Saturday, March 24, 2007
“A McKinsey Of Pop Culture?”
Steve Stoute is making hot sellers out of cold brands by turning execs on to “the tanning of America”
Several months into his new job as vice-president of U.S. marketing and advertising for General Motors, Mike Jackson came to the conclusion that the automaker was just not cool enough. Young, urban trendsetters on the East and West Coasts were not paying attention to GM’s cars. The message being sent to consumers, Jackson says, was all wrong. “We worried far too much about the sheet metal, color, etc.,” he explains. “What we really needed to worry about was connecting emotionally with our consumers.” So Jackson picked up the phone last spring and called Steve Stoute.
More executives overseeing brands that have gone stale are turning to the 36-year-old consultant and former music executive for help. Stoute’s agency, Translation Consultation & Brand Imaging, offers to imbue brands with a combination of hip-hop ethos and practicality to help reposition products, from Chevy Impalas to Crest Whitestrips to Reese’s peanut butter cups. The end result is for brands to resonate with a younger, more trendy audience. Other successful entrepreneurs have emerged from the hip-hop scene, such as Russell Simmons and Sean “P. Diddy” Combs, to help put urban fashion and lifestyle into the mainstream.
But Stoute is more closely aligned with a new guard of innovation consultants providing strategies that go beyond tricked-out sneakers and jeans. His message: Companies have not embraced the changes in the culture to be able to talk to a new generation of consumers. “So many executives,” says Stoute, “are lost in the confines of their own building.” Besides GM, Stoute has successfully taken his mantra to clients that include McDonald’s, Procter & Gamble, Hershey, Microsoft, and Estée Lauder.
Now Stoute seems to be gaining respect on Madison Avenue. Interpublic Group of Companies Inc., the $6.2 billion-a-year global advertising conglomerate, is in talks with Stoute to buy a majority stake in Translation, say sources close to those talks. If the deal is closed, IPG would get schooled on Stoute’s approach to brands and access to celebrities, while Translation would gain entrée to IPG's large client base and deeper pockets.

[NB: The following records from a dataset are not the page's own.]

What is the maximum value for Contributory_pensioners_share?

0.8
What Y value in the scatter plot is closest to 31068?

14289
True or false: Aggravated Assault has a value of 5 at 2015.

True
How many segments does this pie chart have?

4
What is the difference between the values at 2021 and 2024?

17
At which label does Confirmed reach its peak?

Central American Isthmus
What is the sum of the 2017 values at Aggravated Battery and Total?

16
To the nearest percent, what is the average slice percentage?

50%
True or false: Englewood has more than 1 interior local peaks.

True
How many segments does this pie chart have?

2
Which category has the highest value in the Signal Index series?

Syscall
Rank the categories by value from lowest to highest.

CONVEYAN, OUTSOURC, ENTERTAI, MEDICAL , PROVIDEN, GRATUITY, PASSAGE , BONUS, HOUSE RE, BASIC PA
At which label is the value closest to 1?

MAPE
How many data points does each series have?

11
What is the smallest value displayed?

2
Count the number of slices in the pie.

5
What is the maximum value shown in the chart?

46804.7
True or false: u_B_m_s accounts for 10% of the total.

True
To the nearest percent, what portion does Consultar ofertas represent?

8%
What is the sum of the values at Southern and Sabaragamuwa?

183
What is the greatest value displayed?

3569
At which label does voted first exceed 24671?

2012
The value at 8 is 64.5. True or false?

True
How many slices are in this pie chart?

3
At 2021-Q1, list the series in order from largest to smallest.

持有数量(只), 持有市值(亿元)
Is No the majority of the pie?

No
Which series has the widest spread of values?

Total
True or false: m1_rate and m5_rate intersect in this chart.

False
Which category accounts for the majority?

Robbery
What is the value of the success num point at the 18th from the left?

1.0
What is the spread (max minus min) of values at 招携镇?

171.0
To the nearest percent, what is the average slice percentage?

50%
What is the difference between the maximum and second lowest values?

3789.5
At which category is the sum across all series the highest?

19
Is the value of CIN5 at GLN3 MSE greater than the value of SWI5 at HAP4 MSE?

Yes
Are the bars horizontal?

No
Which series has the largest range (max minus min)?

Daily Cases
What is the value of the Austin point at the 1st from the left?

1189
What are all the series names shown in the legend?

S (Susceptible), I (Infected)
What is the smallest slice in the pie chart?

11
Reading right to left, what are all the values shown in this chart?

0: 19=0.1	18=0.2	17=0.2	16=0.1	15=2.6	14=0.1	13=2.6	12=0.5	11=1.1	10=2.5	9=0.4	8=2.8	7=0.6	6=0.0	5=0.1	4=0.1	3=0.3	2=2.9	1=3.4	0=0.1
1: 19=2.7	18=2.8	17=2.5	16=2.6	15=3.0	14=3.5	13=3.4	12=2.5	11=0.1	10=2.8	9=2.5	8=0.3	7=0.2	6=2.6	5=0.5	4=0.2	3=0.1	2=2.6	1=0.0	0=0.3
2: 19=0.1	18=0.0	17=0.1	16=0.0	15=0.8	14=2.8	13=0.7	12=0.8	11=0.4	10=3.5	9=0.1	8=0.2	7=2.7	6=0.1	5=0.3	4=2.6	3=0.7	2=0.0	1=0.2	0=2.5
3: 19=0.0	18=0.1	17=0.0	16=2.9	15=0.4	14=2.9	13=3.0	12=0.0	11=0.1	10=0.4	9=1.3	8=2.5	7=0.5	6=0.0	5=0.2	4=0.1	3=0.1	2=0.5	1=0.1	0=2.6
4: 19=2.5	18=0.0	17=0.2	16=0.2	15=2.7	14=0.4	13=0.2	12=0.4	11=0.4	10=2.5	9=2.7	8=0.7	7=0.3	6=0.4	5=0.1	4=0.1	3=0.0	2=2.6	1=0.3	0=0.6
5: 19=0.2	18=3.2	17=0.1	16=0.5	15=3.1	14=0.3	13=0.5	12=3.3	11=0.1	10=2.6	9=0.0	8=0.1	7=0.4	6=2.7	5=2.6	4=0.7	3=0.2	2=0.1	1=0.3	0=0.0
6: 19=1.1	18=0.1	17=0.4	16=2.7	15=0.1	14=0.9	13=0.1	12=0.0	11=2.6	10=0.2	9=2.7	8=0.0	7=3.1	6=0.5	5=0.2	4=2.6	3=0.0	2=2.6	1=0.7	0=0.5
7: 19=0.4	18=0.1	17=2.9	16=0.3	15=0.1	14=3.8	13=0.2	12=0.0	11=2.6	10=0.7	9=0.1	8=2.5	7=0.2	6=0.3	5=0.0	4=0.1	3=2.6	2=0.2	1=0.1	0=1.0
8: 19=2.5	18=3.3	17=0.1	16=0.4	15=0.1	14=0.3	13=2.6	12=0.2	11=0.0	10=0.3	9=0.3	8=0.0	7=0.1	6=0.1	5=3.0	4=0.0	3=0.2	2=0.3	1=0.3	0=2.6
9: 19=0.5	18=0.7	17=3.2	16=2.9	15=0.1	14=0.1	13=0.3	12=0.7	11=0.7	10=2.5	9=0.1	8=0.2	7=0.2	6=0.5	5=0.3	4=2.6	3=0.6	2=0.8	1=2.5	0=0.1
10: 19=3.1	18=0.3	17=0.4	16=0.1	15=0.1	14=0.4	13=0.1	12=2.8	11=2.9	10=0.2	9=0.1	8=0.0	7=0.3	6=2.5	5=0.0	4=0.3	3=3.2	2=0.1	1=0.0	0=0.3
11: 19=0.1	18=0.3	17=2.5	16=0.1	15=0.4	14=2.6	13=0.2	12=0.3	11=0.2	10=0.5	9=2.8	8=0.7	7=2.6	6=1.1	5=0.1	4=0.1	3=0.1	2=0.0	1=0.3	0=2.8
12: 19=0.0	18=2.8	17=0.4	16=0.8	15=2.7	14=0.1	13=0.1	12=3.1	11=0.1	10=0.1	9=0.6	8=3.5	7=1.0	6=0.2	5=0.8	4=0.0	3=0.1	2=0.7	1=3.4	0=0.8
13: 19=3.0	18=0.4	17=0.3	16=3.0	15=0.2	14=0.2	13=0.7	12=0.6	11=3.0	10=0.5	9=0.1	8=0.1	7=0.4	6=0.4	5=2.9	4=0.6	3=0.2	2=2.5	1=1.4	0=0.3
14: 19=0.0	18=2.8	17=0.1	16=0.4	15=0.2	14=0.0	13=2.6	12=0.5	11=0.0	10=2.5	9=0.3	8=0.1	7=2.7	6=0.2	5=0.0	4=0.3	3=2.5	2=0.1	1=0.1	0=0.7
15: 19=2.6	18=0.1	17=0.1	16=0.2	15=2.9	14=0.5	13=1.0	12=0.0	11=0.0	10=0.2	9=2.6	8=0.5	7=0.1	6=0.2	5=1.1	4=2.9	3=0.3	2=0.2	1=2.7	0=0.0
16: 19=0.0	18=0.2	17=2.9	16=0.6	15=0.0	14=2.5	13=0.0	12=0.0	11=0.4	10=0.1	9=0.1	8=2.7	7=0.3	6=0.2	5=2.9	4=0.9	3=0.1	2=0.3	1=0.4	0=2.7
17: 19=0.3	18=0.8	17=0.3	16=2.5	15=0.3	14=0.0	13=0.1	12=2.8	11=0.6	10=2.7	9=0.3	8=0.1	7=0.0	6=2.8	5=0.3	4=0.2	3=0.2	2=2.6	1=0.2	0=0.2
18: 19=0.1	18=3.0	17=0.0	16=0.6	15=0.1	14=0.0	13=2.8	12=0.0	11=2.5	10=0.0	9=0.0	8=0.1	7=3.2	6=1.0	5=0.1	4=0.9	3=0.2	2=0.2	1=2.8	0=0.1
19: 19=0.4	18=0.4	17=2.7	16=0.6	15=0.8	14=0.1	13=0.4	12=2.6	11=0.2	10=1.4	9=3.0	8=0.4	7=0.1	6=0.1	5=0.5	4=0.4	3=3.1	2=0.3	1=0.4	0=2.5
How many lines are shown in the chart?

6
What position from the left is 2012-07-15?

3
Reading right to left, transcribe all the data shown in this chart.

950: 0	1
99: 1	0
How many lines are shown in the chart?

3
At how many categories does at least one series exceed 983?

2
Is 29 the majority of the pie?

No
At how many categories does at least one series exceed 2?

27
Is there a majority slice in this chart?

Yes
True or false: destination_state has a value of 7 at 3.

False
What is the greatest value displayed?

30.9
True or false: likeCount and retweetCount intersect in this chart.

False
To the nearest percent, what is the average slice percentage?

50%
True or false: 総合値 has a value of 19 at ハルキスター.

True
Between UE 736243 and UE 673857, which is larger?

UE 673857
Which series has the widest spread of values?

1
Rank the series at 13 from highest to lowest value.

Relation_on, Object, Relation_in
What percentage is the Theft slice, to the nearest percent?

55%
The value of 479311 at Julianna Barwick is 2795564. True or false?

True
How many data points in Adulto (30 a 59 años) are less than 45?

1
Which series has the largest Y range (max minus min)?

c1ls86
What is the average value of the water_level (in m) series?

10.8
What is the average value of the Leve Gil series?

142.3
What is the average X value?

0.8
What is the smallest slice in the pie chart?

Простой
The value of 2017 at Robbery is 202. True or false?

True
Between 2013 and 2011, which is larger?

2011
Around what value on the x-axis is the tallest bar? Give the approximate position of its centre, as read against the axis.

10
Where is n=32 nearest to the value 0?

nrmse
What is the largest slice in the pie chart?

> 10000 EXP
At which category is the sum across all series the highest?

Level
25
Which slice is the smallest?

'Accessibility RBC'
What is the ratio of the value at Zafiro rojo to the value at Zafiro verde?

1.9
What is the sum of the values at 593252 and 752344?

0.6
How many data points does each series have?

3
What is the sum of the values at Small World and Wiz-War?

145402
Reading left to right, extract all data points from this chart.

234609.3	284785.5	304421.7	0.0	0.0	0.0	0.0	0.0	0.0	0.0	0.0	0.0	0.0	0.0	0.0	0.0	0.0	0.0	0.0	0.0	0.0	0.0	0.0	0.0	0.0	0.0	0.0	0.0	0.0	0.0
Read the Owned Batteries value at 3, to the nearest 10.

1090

As an African American with strong relationships to hip-hop artists (music icon Jay-Z is a good friend and business partner), Stoute knows how easy it is to pigeonhole Translation as a black ad agency. He immodestly characterizes his firm as “a McKinsey of pop culture.” By that he means that Translation is called upon by companies facing strategic challenges. “These are companies who know they have to take advantage of global trends, but at the same time are afraid of jeopardizing core businesses,” says Stoute. “We show them how to walk that thin line. It often comes down to showing them the language and tonality needed to reach consumers.”
But Stoute also says he’s helping executives understand a phenomenon that he refers to as the “tanning of America.” It’s a generation of black, Latino, and white consumers who have the same “mental complexion,” he says, based on “shared experiences and values.” Rap and hip-hop, starting in the late 1980s when white suburban kids began snapping up music by mostly inner-city artists, provided the first glimpse into this shift. “Rap was a litmus test for where the culture was headed,” he says.